The article
by Phil Hearse and Dave Packer (‘The
way out of a tangle on Stalinism’) which appeared in SO 12
contains a distortion of my position.
I have never asserted that the Chinese, Albanian and
Vietnamese states, regimes, or ruling bureaucracies, are less
authoritarian and manipulative than Khruschev’s, not to say
Gorbachev’s Russia. At
the most I said that in spite of that authoritarianism, they
enjoyed more mass support up to a certain period, because of the
role they played in the revolution in their country (this
applies to China and Vietnam, probably not to Albania).
But that is neither a question of definition nor of
theoretical analysis, but just a question of facts.
I could
accept Hearse and Packer’s position that a stalinist or
neo-stalinist party is one which subordinates the interests of
revolution (i.e. of the working class) in its country, to those
of any state bureaucracy (defined as a hardened bureaucratic
caste exercising state power in a workers state) – whether the
Russian, Chinese, Yugoslav or Vietnamese one.
But such a
definition reveals the contradictions in Hearse and Packer’s
assessments, not mine. To
what ruling state bureaucracy did the Yugoslav Communist Party
subordinate the interests of the Yugoslav revolution in 1942?

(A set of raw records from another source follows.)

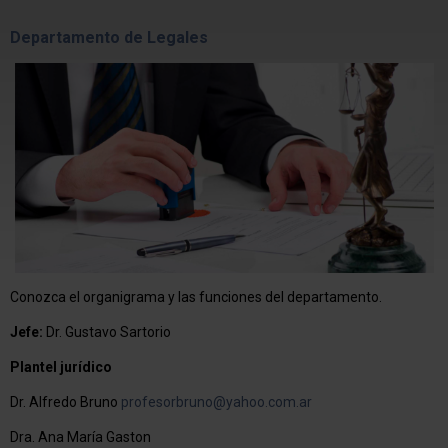
Departamento de Legales
Conozca el organigrama y las funciones del departamento.
Jefe:
Dr. Gustavo Sartorio
Plantel jurídico
Dr. Alfredo Bruno
profesorbruno@yahoo.com.ar
Dra. Ana María Gaston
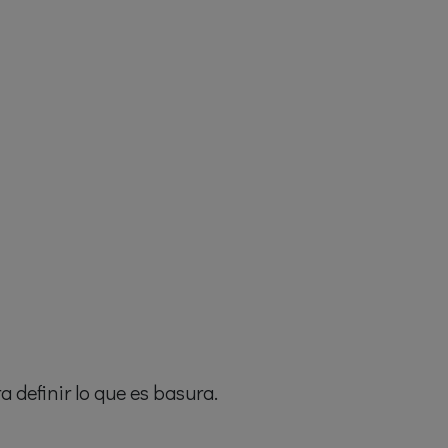
 definir lo que es basura.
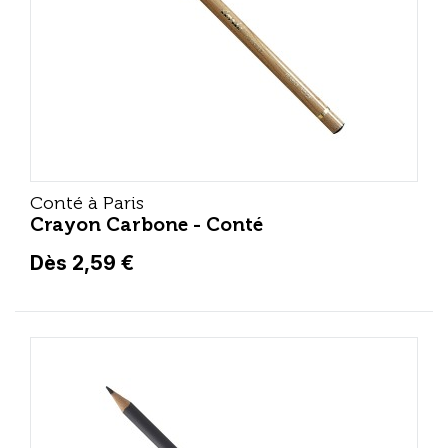
Conté à Paris
Crayon Carbone - Conté
Dès 2,59 €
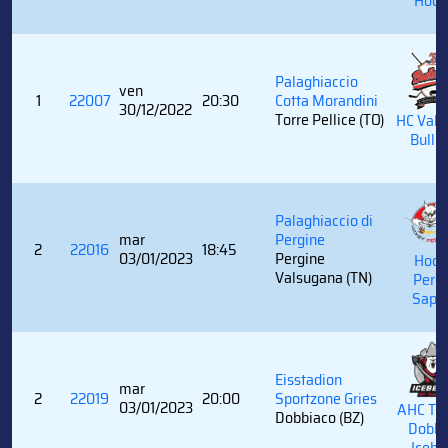
Hock
Palaghiaccio
ven
1
22007
20:30
Cotta Morandini
30/12/2022
Torre Pellice (TO)
HC Valpe
Bulld
Palaghiaccio di
mar
Pergine
2
22016
18:45
03/01/2023
Pergine
Hock
Valsugana (TN)
Perg
Sapi
Eisstadion
mar
2
22019
20:00
Sportzone Gries
03/01/2023
AHC To
Dobbiaco (BZ)
Dobbi
Icebe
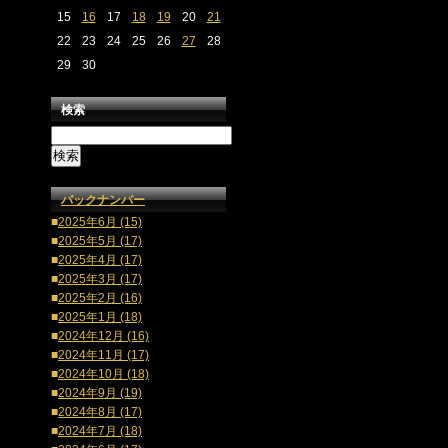
15
16
17
18
19
20
21
22
23
24
25
26
27
28
29
30
検索
バックナンバー
■
2025年6月 (15)
■
2025年5月 (17)
■
2025年4月 (17)
■
2025年3月 (17)
■
2025年2月 (16)
■
2025年1月 (18)
■
2024年12月 (16)
■
2024年11月 (17)
■
2024年10月 (18)
■
2024年9月 (19)
■
2024年8月 (17)
■
2024年7月 (18)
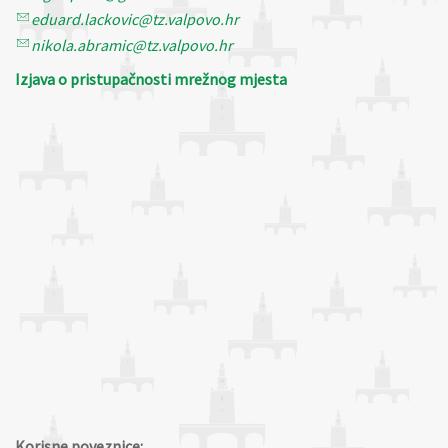
eduard.lackovic@tz.valpovo.hr
nikola.abramic@tz.valpovo.hr
Izjava o pristupačnosti mrežnog mjesta
Korisne poveznice:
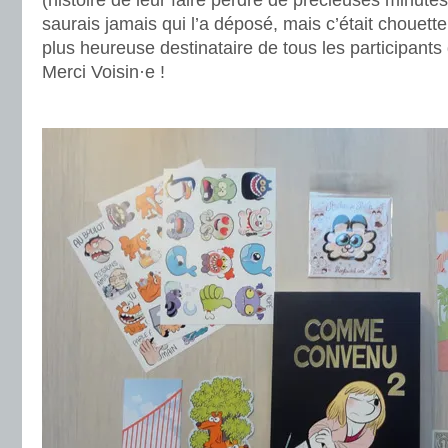
(histoire de leur faire perdre de précieuses minutes
saurais jamais qui l’a déposé, mais c’était chouette
plus heureuse destinataire de tous les participan
Merci Voisin·e !
.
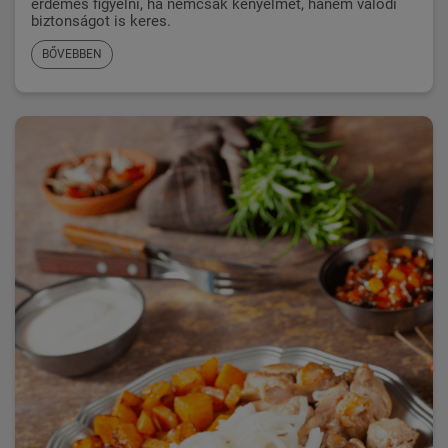
érdemes figyelni, ha nemcsak kényelmet, hanem valódi
biztonságot is keres.
BŐVEBBEN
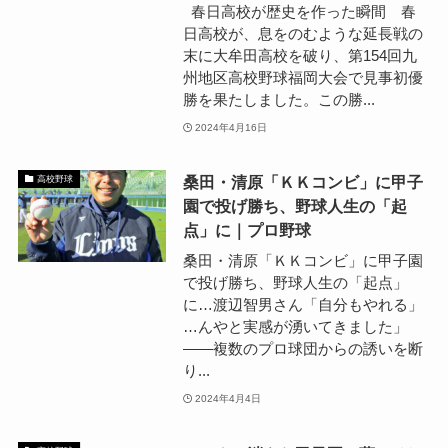
春日高校が歴史を作った瞬間 春
日高校が、息をのむような延長戦の
末に大牟田高校を破り、第154回九
州地区高校野球福岡大会で見事初優
勝を果たしました。この勝...
2024年4月16日
桑田・清原「ＫＫコンビ」に甲子
高校野球
園で投げ勝ち、野球人生の「起
点」に｜プロ野球
桑田・清原「ＫＫコンビ」に甲子園
で投げ勝ち、野球人生の「起点」
に…渡辺智男さん「自分もやれる」
…んやと実感が湧いてきました」
――複数のプロ球団からの誘いを断
り...
2024年4月4日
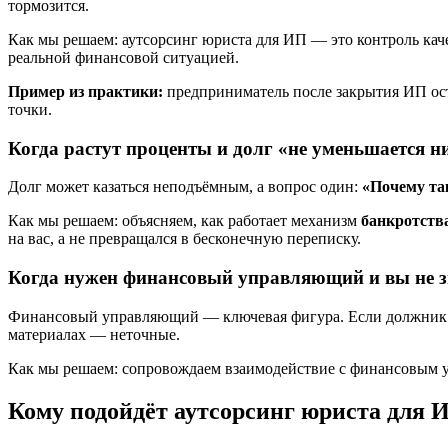
тормозится.
Как мы решаем: аутсорсинг юриста для ИП — это контроль каче
реальной финансовой ситуацией.
Пример из практики:
предприниматель после закрытия ИП ост
точки.
Когда растут проценты и долг «не уменьшается н
Долг может казаться неподъёмным, а вопрос один:
«Почему так
Как мы решаем: объясняем, как работает механизм
банкротств
на вас, а не превращался в бесконечную переписку.
Когда нужен финансовый управляющий и вы не зн
Финансовый управляющий — ключевая фигура. Если должник не
материалах — неточные.
Как мы решаем: сопровождаем взаимодействие с финансовым у
Кому подойдёт аутсорсинг юриста для 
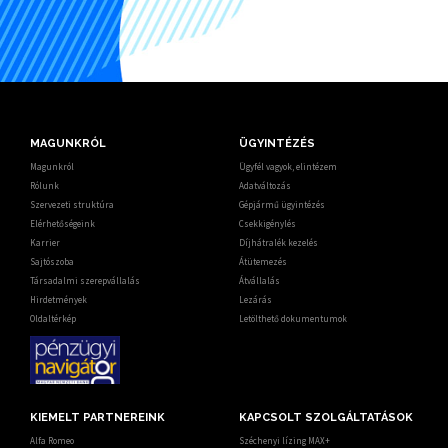
MAGUNKRÓL
ÜGYINTÉZÉS
Magunkról
Ügyfél vagyok, elintézem
Rólunk
Adatváltozás
Szervezeti struktúra
Gépjármű ügyintézés
Elérhetőségeink
Csekkigénylés
Karrier
Díjhátralék kezelés
Sajtószoba
Átütemezés
Társadalmi szerepvállalás
Átvállalás
Hirdetmények
Lezárás
Oldaltérkép
Letölthető dokumentumok
KIEMELT PARTNEREINK
KAPCSOLT SZOLGÁLTATÁSOK
Alfa Romeo
Széchenyi lízing MAX+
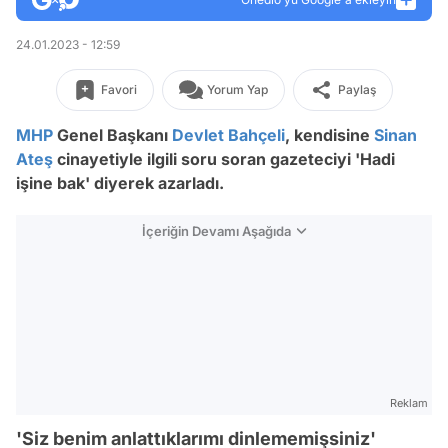
24.01.2023 - 12:59
Favori
Yorum Yap
Paylaş
MHP
Genel Başkanı
Devlet Bahçeli
, kendisine
Sinan
Ateş
cinayetiyle ilgili soru soran gazeteciyi 'Hadi
işine bak' diyerek azarladı.
İçeriğin Devamı Aşağıda
Reklam
'Siz benim anlattıklarımı dinlememişsiniz'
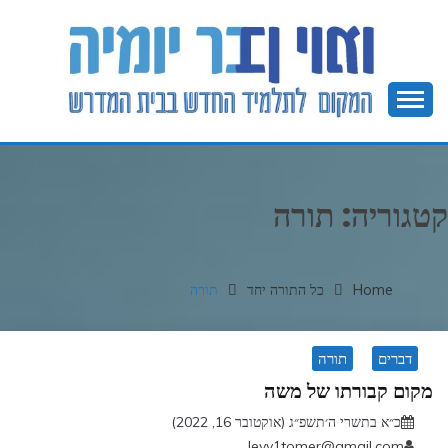
Ski
t
conten
המקום לתלמיד חדש בבית המדרש
בר יומיה
קטגוריה:
תורה
Home
כל התורה יחד
תורה
דברים
תורה
מקום קבורתו של משה
כ״א בתשרי ה׳תשפ״ג (אוקטובר 16, 2022)
levy1tomer@gmail.com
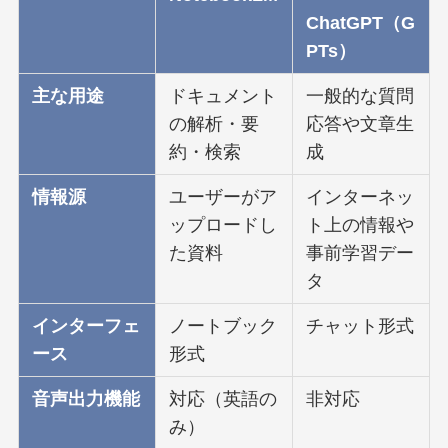
ChatGPT（G
PTs）
主な用途
ドキュメント
一般的な質問
の解析・要
応答や文章生
約・検索
成
情報源
ユーザーがア
インターネッ
ップロードし
ト上の情報や
た資料
事前学習デー
タ
インターフェ
ノートブック
チャット形式
ース
形式
音声出力機能
対応（英語の
非対応
み）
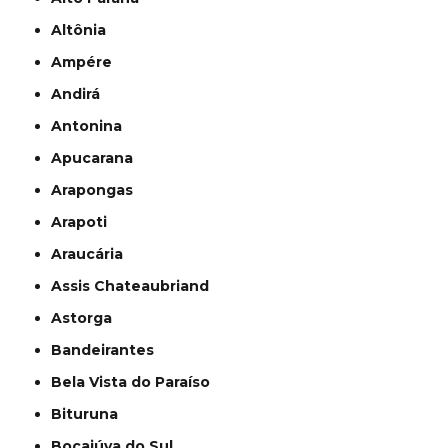
Altônia
Ampére
Andirá
Antonina
Apucarana
Arapongas
Arapoti
Araucária
Assis Chateaubriand
Astorga
Bandeirantes
Bela Vista do Paraíso
Bituruna
Bocaiúva do Sul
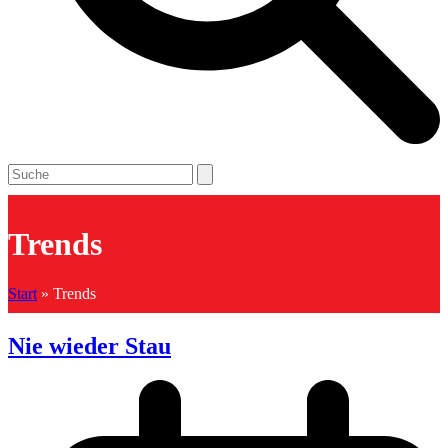
Open
Close
Search
mobile
mobile
menu
menu
Trends
Start
»
Trends
Nie wieder Stau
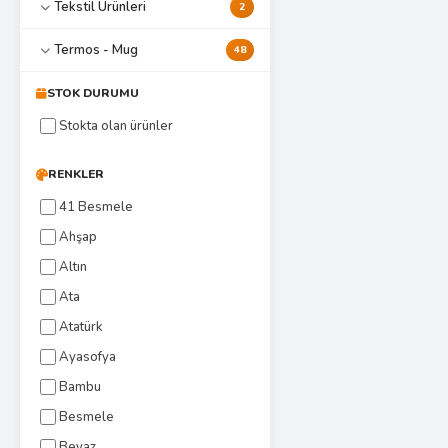
Tekstil Ürünleri
2
Termos - Mug
48
STOK DURUMU
Stokta olan ürünler
RENKLER
41 Besmele
Ahşap
Altın
Ata
Atatürk
Ayasofya
Bambu
Besmele
Beyaz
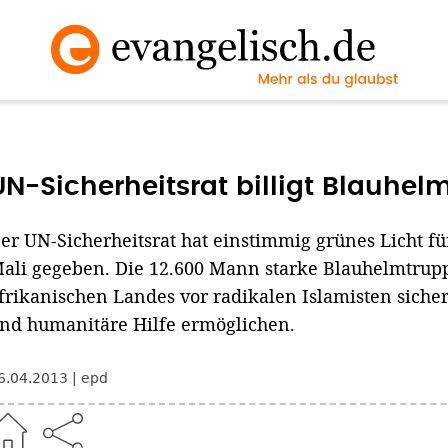
UN-Sicherheitsrat billigt Blauhel
er UN-Sicherheitsrat hat einstimmig grünes Licht fü
ali gegeben. Die 12.600 Mann starke Blauhelmtrupp
frikanischen Landes vor radikalen Islamisten siche
nd humanitäre Hilfe ermöglichen.
6.04.2013
epd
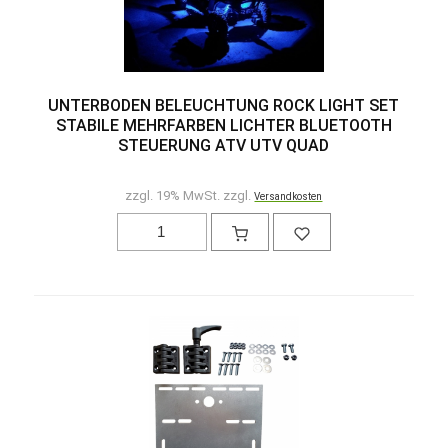
UNTERBODEN BELEUCHTUNG ROCK LIGHT SET
STABILE MEHRFARBEN LICHTER BLUETOOTH
STEUERUNG ATV UTV QUAD
zzgl. 19% MwSt. zzgl.
Versandkosten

Or the Chinese CP in the 1948 Chinese revolution?
Or the Vietnamese CP in the Vietnamese revolution in
1949? To the
Russian bureaucracy? Obviously
not. To the
Yugoslav, Chinese, Vietnamese state bureaucracies?
But these did not exist in the years cited!
So the
correct definition involves a three-phase approach.
The parties were Stalinist when they had an orientation
of refusing to fight for the overthrow of the
bourgeois-oligarchic (in Vietnam, colonial) state following the
Moscow line. Then
they subordinated the interests of the revolution to those of
the Soviet bureaucracy.
They broke
with stalinism when they took the conscious decision to change
that strategic line and to fight for the overthrow of the
bourgeois state. To
this end they educated their cadres and mobilized huge masses
(albeit in a manipulative way) for that revolutionary goal.
They became
neo-stalinist parties when, after having destroyed the bourgeois
state through their conquest of power, they started to
subordinate the interests of the working class and the
revolution to those of their own emerging national bureaucratic
caste.
This is a
more complex assessment than that of Hearse and Packer.
It might even sound awkward.
But we don’t approach theory from the point of view of
whether it is easily expressed or understood.
We approach it from the point of view of whether it
enables us to understand the moving reality in its totality,
without losing theory’s inner coherence.
This, I believe, is the case with my definition of
stalinism. It is
not fully the case with Hearse and Packer’s definition.